= Þorrablót =

Icelandic midwinter festival

Þorrablót (/is/; transliterated as Thorrablot) is an Icelandic midwinter festival, named for the month of Þorri of the historical Icelandic calendar (corresponding to mid January to mid February), and blót, literally meaning sacrifice.

The historical context is from the Orkneyinga saga, where Þorri ("Frost") is an early Finnish king, the son of Snær ("Snow"). Hversu Noregr byggðist in the Flateyjarbók states that the Kvens offered a yearly sacrifice to Þorri at mid-winter.

The modern festival arose in the second half of the 19th century, with the Romantic nationalism of the time, comparable to Burns night in Scotland. The first known celebration was reportedly organised by the association of Icelandic students in Copenhagen in 1873, and by other societies active in the Icelandic independence movement of the time (Iceland received a constitution in 1874, and was recognized as a kingdom in personal union with Denmark in 1918).

The Þorrablót is an evening with dinner where participants hold speeches and recite poems, originally to honour the Norse god Thor (Þórr), whose name is taken to be associated with Þorri. Calling the feast a blót (a sacramental feast held in honor of a god in Norse mythology) makes clear the reference to pre-Christian times, which many nationalists of the 19th century considered a golden age of Icelandic history.

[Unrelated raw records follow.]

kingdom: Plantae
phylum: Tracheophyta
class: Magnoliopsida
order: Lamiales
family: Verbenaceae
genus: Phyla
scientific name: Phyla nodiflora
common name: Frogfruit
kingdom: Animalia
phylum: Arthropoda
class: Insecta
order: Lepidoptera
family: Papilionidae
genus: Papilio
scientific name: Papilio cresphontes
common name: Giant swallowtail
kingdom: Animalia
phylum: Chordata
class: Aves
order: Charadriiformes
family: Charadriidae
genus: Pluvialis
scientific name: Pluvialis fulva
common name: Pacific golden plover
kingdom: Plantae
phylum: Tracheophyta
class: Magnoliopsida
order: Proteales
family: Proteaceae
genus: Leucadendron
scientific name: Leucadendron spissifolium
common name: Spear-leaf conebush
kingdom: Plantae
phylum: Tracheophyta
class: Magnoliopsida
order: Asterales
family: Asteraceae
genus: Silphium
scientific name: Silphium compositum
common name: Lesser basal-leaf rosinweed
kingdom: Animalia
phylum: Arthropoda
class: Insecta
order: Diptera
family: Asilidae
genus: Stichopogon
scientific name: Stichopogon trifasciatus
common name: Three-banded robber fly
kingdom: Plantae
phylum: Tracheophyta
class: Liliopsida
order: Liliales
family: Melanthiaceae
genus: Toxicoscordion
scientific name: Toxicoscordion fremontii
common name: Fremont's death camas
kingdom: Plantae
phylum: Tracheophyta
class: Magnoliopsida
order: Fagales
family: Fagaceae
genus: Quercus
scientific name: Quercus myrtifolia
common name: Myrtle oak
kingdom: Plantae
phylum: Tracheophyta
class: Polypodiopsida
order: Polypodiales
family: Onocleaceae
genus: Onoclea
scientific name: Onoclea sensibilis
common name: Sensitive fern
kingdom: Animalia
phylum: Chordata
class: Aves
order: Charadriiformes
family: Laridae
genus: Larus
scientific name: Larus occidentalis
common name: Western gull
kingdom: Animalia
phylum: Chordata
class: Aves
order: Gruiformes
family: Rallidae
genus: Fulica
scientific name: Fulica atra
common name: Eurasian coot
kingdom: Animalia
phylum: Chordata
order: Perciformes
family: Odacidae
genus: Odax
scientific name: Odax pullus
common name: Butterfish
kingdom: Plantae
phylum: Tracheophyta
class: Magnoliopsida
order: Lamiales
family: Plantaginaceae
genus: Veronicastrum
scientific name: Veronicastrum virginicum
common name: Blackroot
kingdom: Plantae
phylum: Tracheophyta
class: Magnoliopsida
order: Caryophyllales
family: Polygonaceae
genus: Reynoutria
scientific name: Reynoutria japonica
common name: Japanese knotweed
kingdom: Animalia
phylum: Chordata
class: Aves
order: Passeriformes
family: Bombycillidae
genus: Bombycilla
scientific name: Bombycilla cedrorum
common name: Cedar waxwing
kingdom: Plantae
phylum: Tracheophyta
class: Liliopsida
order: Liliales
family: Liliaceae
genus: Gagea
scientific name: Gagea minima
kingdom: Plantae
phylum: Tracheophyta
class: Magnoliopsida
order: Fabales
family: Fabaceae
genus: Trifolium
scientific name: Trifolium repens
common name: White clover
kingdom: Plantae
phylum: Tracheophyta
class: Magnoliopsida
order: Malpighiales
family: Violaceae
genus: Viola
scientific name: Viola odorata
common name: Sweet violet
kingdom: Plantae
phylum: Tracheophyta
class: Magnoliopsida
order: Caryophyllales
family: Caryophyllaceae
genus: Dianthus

Today Þorrablót are common events among Icelanders everywhere and can be anything from an informal dinner with friends and family to large organised events with stage performances and an after-dinner dance. These large Þorrablót celebrations are usually arranged by membership associations, associations of Icelanders living abroad, and as regional festivals in the countryside.

==Other sources==
- Magocsi (ed.), Encyclopedia of Canada's Peoples (Multicultural History Society of Ontario, University of Toronto Press) 1999 p. 695.
- Árni Björnsson, Þorrablót á Íslandi (Reykjavík : Bókaklúbbur Arnar og Örlygs) 1986.